Elle est tombée. J’étais en position de squat au-dessus de la toilette d’un bar et – maladresse! – je l’ai échappée directement dans la cuvette. Pas le choix, il faudra que je m’achète une nouvelle coupe menstruelle.

Parenthèses pour les non-initié(e)s: il s’agit d’un petit récipient réutilisable en silicone qu’on insère dans le vagin pour recueillir le sang menstruel. Une solution écolo au tampon!

Je me rends donc à la pharmacie, et je remarque que trois choix s’offrent à moi. La taille 0 pour les personnes de moins de 18 ans; la taille 1 pour celles de moins de 30 ans et la 2, plus volumineuse, pour celles qui ont accouché par voie basse, qui ont un flux important OU qui ont entamé leur trentaine.

J’ai 31 ans. Pourtant, quelque chose me retient de prendre la troisième boîte. Quelque chose comme de l’angoisse et un truckload d’amertume. Que s’est-il donc passé dans la nuit de mon 30e anniversaire pour que mon vagin soit soudainement plus spacieux?

Je finis par acheter le plus gros modèle en espérant que mon vagin soit trop menu pour l’accueillir et je partage une photo de ma nouvelle acquisition sur Instagram. Je reçois aussitôt une avalanche de messages privés de femmes me faisant part de leur propre traumatisme, voire de leur honte à l’idée d’être plus larges qu’avant. Mention spéciale à ma voisine, qui m’a texté: «Bienvenue dans le club des vagins vieillissants.»

J’entame des recherches. Sur le site web d’un fabricant de coupes menstruelles (Luneale), j’apprends que le vagin est un organe dont les parois se touchent en tout temps: «Cela signifie qu’il n’existe pas de vagin trop étroit ou trop lâche, en revanche les muscles qui l’entourent (le périnée) peuvent être plus ou moins toniques […] Mais s’il y a un mythe qu’on tient à faire voler en éclats, c’est que tu deviendrais tellement relâchée après 30 ans que ta coupe menstruelle glisserait.»

Merci, c’est gentil. Mais alors, c’est quoi, le souci? Le périnée des trentenaires est-il systématiquement en déclin?

Maryse Chagnon, physiothérapeute en rééducation périnéale, m’éclaire: «L’idée que le tonus du vagin change nécessairement en vieillissant relève du mythe. En fait, c’est une question de génétique, d’accouchement(s) et d’hygiène de vie. Quant à l’âge, le seul facteur déterminant, c’est la ménopause. Là, on ne s’en sort pas: la baisse d’œstrogènes réduit la lubrification des parois vaginales ainsi que leur élasticité. Mais elle n’agrandit pas l’organe. Au contraire, elle pourrait diminuer la capacité du vagin à s’élargir au cours d’une relation sexuelle.»

Selon elle, l’âge n’est pas la donnée la plus fiable pour déterminer la taille idéale d’un récipient menstruel: «Il y a tellement d’autres facteurs qui peuvent entrer en ligne de compte! La génétique notamment, et même la constipation. Une personne qui en souffre fréquemment peut voir les tissus de son vagin se relâcher. De même pour une personne aux prises avec une toux chronique ou qui soulèverait des charges importantes dans le cadre de son travail ou d’une activité sportive.»

Or, vieillissement ou non, cette crainte d’être inadéquate demeure. «Il m’arrive souvent de rencontrer des personnes qui se préoccupent davantage du plaisir de leur partenaire que de leur propre santé, m’explique Maryse Chagnon.
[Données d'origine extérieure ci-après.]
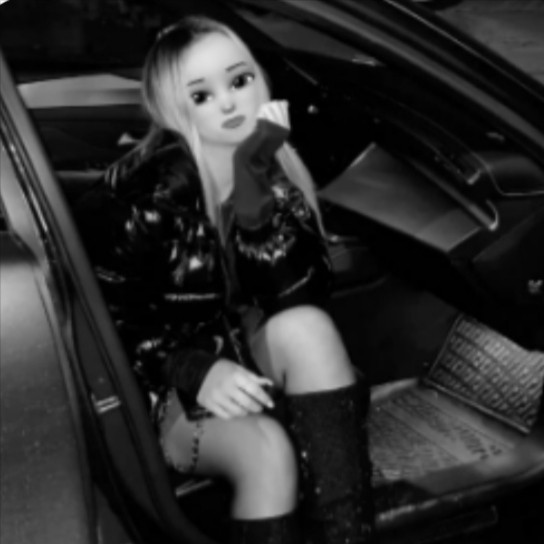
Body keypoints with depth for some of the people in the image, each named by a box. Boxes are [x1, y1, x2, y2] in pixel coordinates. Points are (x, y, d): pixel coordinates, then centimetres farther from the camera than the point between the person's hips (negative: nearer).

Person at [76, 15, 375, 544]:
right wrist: (195, 372, -26)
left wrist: (254, 182, -27)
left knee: (307, 328, -29)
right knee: (267, 450, -33)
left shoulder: (266, 168, -4)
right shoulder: (147, 191, -17)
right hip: (165, 387, -4)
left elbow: (303, 292, -17)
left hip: (241, 356, 4)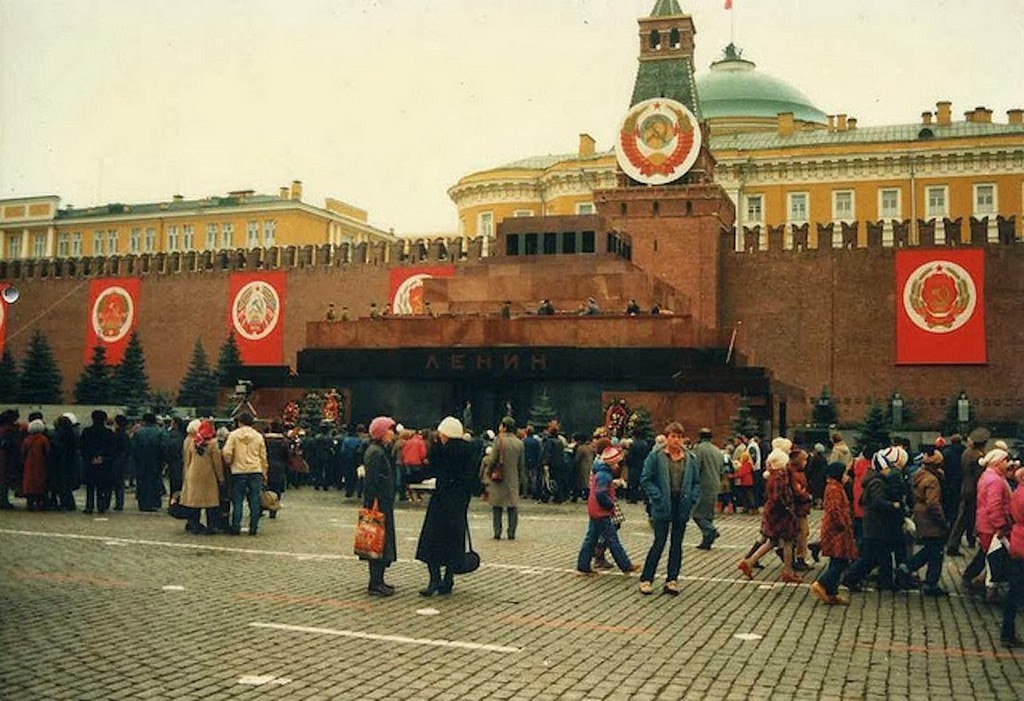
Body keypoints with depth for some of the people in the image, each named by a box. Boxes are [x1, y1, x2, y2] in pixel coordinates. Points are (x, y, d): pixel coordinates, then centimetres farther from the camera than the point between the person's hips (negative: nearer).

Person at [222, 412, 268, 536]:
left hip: (238, 471, -1)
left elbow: (227, 453, -9)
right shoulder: (258, 436, 6)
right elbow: (263, 457, 11)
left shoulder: (233, 435, -2)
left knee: (237, 501, 5)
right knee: (254, 501, 5)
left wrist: (229, 463, 11)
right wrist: (264, 474, 18)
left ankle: (235, 527, 6)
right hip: (256, 471, 2)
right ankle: (253, 528, 5)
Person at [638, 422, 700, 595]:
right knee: (659, 543, -1)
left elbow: (696, 482, 11)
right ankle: (646, 579, 11)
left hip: (682, 507, 4)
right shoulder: (655, 456, -5)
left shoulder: (691, 459, 6)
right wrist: (658, 497, -14)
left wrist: (692, 499, -3)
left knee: (677, 544, 9)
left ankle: (672, 580, 18)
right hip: (663, 507, -3)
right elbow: (645, 480, -5)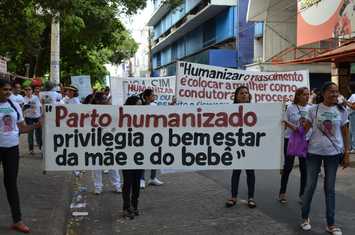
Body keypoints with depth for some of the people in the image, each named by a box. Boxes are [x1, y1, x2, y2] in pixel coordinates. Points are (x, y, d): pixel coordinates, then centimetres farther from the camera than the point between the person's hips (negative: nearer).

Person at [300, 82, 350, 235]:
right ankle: (305, 218, 25)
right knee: (310, 186, 7)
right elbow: (305, 128, 1)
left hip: (333, 153, 1)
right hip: (314, 152, -1)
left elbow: (345, 134, 5)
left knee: (330, 188, 8)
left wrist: (346, 154, 3)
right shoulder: (314, 109, -3)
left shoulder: (342, 111, 0)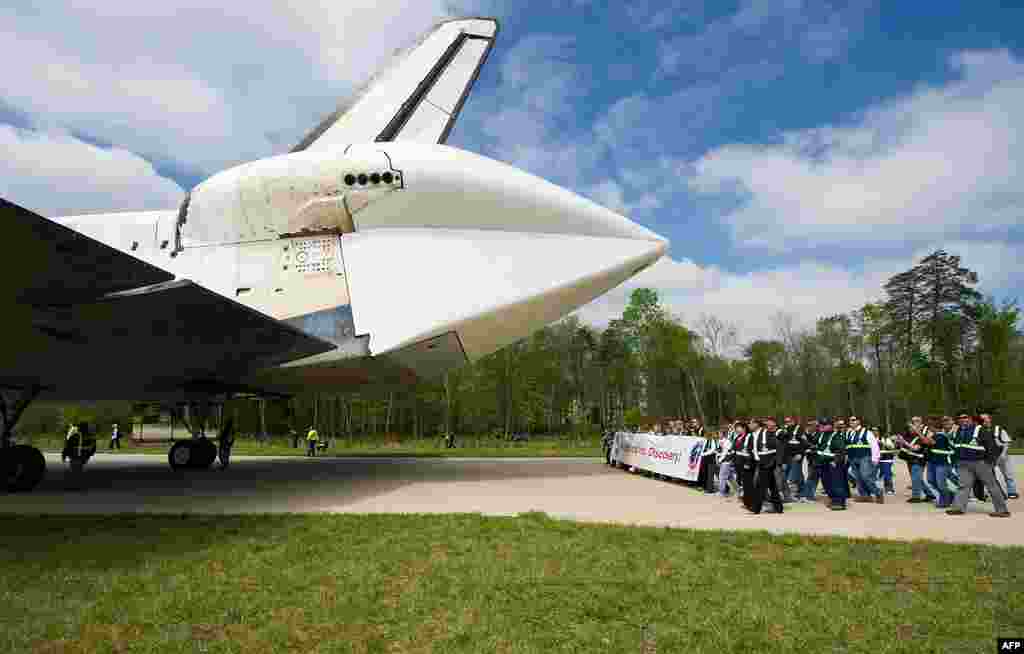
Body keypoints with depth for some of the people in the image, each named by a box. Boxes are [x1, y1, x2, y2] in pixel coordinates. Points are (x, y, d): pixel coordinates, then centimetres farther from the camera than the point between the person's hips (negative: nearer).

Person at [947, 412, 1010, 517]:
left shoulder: (981, 430, -11)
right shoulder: (958, 431, 12)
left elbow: (992, 446, -13)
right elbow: (955, 445, 25)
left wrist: (991, 460, -15)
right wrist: (958, 459, 21)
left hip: (981, 463, -6)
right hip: (964, 464, 6)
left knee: (992, 486, 2)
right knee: (964, 485, 2)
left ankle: (1002, 510, 10)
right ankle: (958, 507, 1)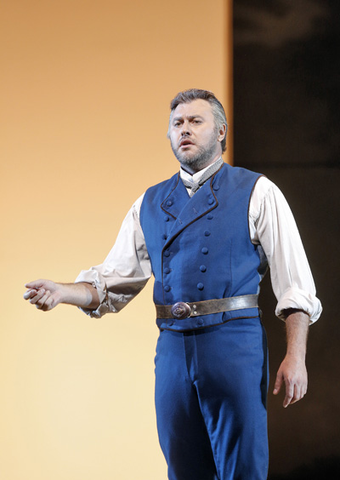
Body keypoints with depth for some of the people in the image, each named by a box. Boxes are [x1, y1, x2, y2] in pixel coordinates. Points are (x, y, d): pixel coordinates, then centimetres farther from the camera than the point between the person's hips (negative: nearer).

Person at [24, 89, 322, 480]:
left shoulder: (256, 192, 4)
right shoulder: (150, 204, 16)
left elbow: (294, 284, -1)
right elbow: (113, 282, 13)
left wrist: (295, 357, -9)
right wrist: (61, 293, -5)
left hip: (234, 344, -4)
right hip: (173, 346, 4)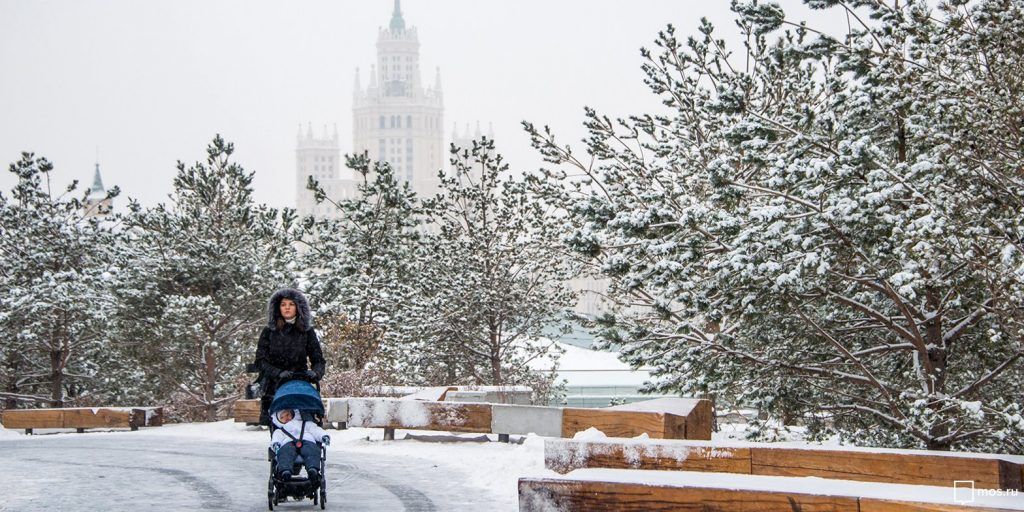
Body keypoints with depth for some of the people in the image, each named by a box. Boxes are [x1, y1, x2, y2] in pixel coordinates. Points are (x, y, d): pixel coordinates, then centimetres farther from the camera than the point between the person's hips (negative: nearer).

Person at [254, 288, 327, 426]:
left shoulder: (307, 332, 10)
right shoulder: (269, 332, 9)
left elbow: (318, 360, 9)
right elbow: (260, 361, 2)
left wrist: (315, 373, -13)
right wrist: (278, 373, -15)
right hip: (274, 387, 0)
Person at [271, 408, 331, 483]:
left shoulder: (305, 424, 44)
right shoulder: (278, 431, 42)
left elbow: (315, 430, 29)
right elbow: (276, 438, 19)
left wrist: (324, 436, 7)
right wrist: (275, 443, -7)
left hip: (307, 441, 0)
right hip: (288, 443, 0)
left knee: (312, 452, -37)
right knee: (285, 454, -38)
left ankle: (313, 470, -65)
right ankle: (285, 471, -65)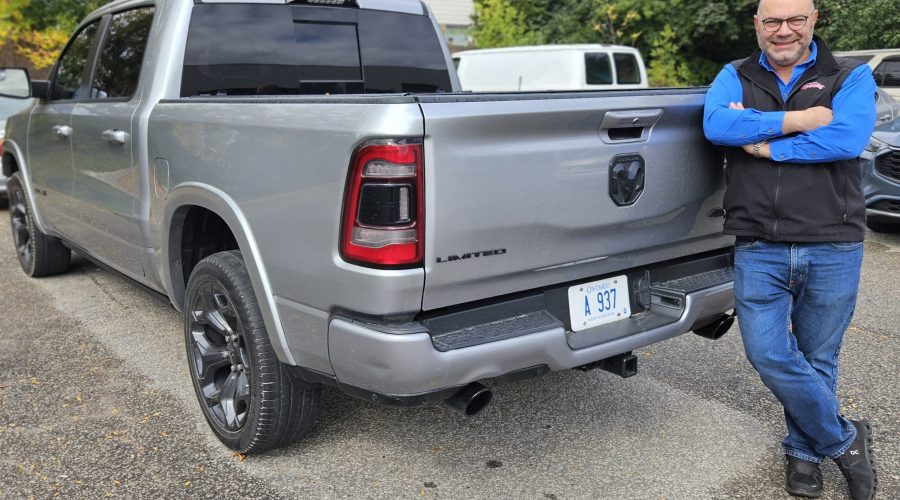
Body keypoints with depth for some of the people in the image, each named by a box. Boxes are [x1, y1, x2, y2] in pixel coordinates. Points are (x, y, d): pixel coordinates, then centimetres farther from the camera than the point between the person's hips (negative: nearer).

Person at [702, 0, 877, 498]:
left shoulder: (852, 77, 4)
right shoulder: (735, 77, 8)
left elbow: (848, 138, -16)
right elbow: (716, 124, -14)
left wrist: (764, 144, -13)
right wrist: (797, 120, -14)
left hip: (833, 249, 0)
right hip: (759, 250, 1)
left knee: (817, 360, 11)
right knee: (768, 354, -6)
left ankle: (805, 451, 34)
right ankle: (844, 440, 18)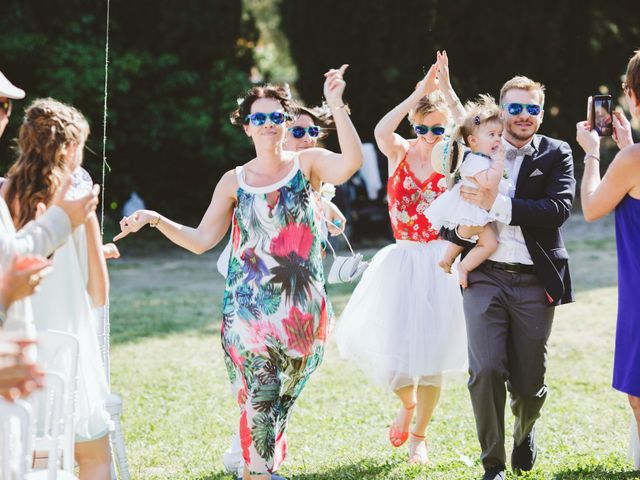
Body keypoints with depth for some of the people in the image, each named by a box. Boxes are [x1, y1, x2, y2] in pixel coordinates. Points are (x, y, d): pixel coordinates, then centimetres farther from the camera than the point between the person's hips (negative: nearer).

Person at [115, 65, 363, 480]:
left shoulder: (308, 163, 2)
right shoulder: (235, 182, 6)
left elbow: (351, 164, -19)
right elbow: (201, 240, 6)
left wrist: (337, 107, -26)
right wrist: (156, 220, -7)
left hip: (303, 308, 0)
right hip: (249, 308, 0)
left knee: (281, 403, 12)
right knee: (258, 404, -7)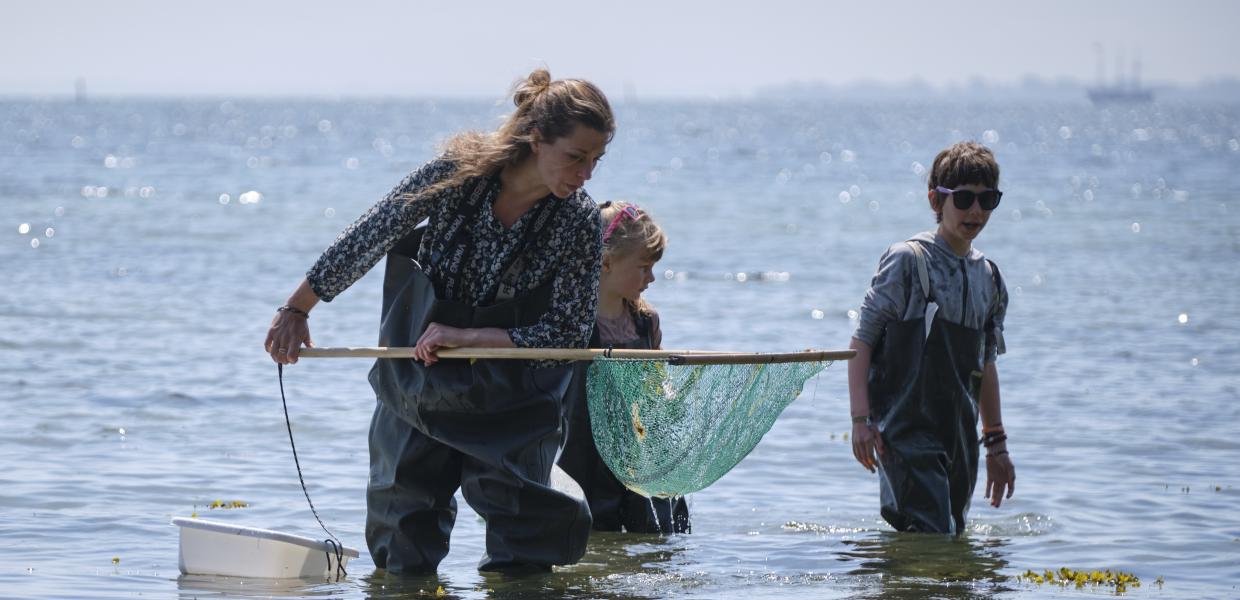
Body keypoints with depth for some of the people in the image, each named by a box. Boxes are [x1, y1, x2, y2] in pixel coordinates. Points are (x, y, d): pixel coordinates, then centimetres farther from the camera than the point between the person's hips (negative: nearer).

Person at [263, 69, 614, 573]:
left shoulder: (579, 222, -17)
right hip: (419, 378, 1)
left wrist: (468, 337, -24)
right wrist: (296, 310, -2)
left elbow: (568, 333, -16)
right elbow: (366, 239, -8)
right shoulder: (457, 172, -18)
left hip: (512, 394, -1)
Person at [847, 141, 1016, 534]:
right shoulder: (907, 261, -6)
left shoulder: (989, 278, 14)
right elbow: (862, 340, -7)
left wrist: (996, 444, 22)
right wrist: (860, 418, -16)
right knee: (929, 536, -18)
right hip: (906, 428, -7)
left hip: (959, 435, 7)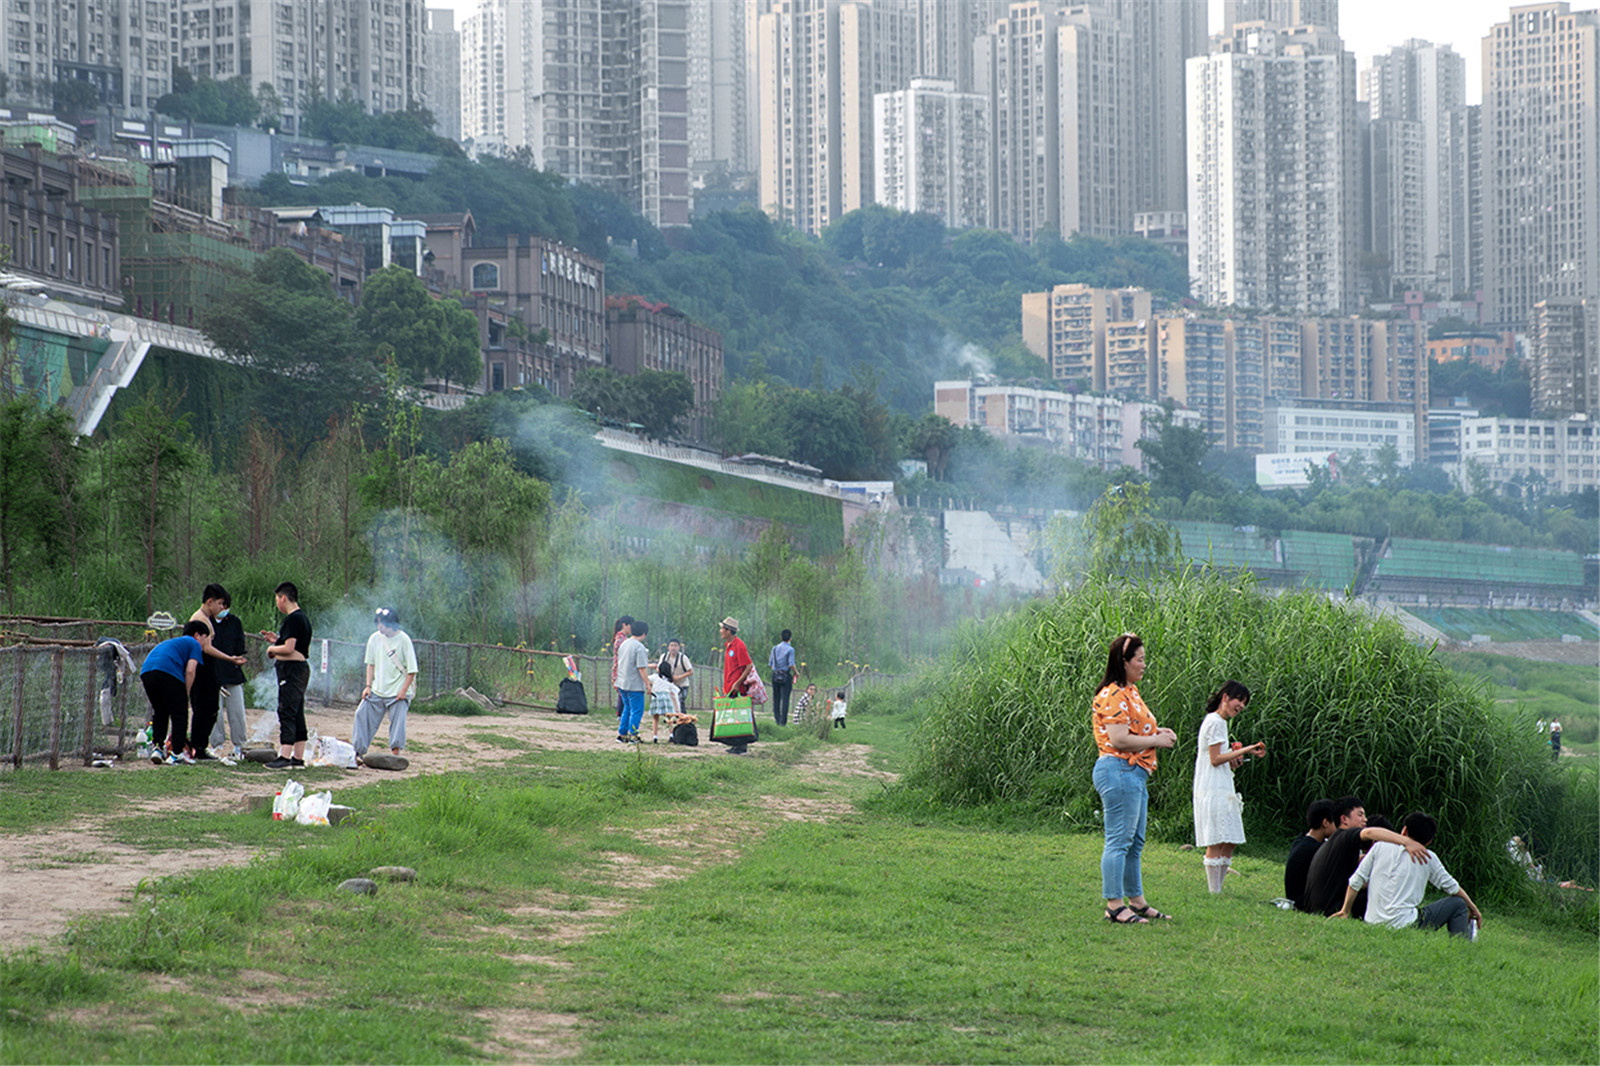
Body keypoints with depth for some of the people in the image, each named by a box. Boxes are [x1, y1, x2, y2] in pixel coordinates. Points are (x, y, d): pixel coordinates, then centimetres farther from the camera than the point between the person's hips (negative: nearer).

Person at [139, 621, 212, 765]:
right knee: (179, 714, 4)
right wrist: (186, 696, 8)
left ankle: (157, 747, 12)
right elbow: (190, 671, 1)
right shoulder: (194, 644, 16)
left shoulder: (173, 642, 39)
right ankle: (177, 753, 2)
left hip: (145, 672, 7)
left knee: (159, 713, 22)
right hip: (168, 672, -7)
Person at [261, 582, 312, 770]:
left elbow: (288, 649, -22)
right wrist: (277, 640, 19)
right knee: (297, 714, 12)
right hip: (301, 667, 10)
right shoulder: (303, 617, 17)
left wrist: (272, 649, -3)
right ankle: (298, 757, 14)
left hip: (291, 669, -10)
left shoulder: (293, 619, -15)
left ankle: (285, 757, -17)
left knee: (286, 712, -12)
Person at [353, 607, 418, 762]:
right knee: (362, 715, 0)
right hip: (376, 691, 5)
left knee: (398, 723, -9)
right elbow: (371, 664, 13)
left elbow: (411, 669, -7)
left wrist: (404, 690, -12)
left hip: (397, 693, -5)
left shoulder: (403, 639, -9)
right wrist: (368, 686, 4)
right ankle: (357, 752, 7)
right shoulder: (375, 638, 4)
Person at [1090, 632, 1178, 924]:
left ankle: (1136, 901, 23)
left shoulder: (1130, 692, 17)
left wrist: (1156, 731, 12)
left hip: (1135, 774, 11)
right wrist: (1155, 741, -14)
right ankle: (1114, 905, -7)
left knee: (1134, 843, 16)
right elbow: (1119, 739, -23)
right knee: (1119, 841, -9)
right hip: (1119, 771, -11)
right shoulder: (1113, 696, -16)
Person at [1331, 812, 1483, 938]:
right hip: (1404, 924, -4)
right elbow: (1452, 887, 14)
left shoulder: (1380, 847, 7)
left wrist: (1345, 912, 16)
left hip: (1373, 923, 4)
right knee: (1457, 904, 11)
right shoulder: (1428, 857, 4)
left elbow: (1355, 882, 5)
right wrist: (1473, 909, 30)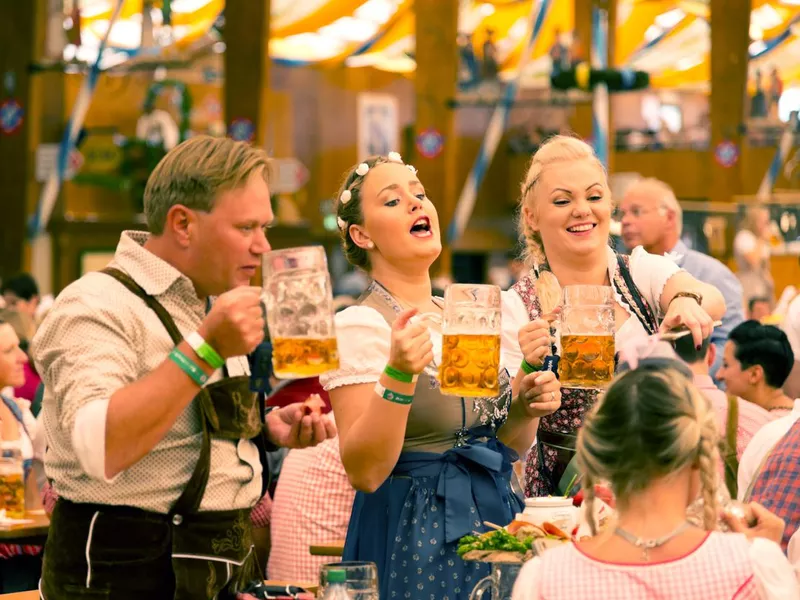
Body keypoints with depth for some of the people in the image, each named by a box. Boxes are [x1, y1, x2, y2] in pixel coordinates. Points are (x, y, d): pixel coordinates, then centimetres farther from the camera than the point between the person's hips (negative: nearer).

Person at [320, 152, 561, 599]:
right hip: (414, 535, -6)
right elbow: (364, 472, -19)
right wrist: (398, 375, -30)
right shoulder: (361, 324, -11)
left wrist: (526, 409, -3)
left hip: (495, 516, 6)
Par exemple, je reçois des femmes dans la quarantaine qui s’inquiètent parce que leur conjoint se dit insatisfait. En général, elles vont prendre tout le blâme, alors que lui aussi peut perdre du tonus avec le temps. L’érection va durer moins longtemps, et le pénis va prendre moins d’expansion…»

Noté! Entre-temps, peu importe notre âge, l’important, c’est de se connaître. Certains sites conseillent de s’explorer, d’oser palper et d’enfin comprendre la singularité de notre corps. En cas de doute, on peut évidemment consulter une physiothérapeute. En tout cas, moi, un simple entretien téléphonique m’a réconciliée avec ma nouvelle amie.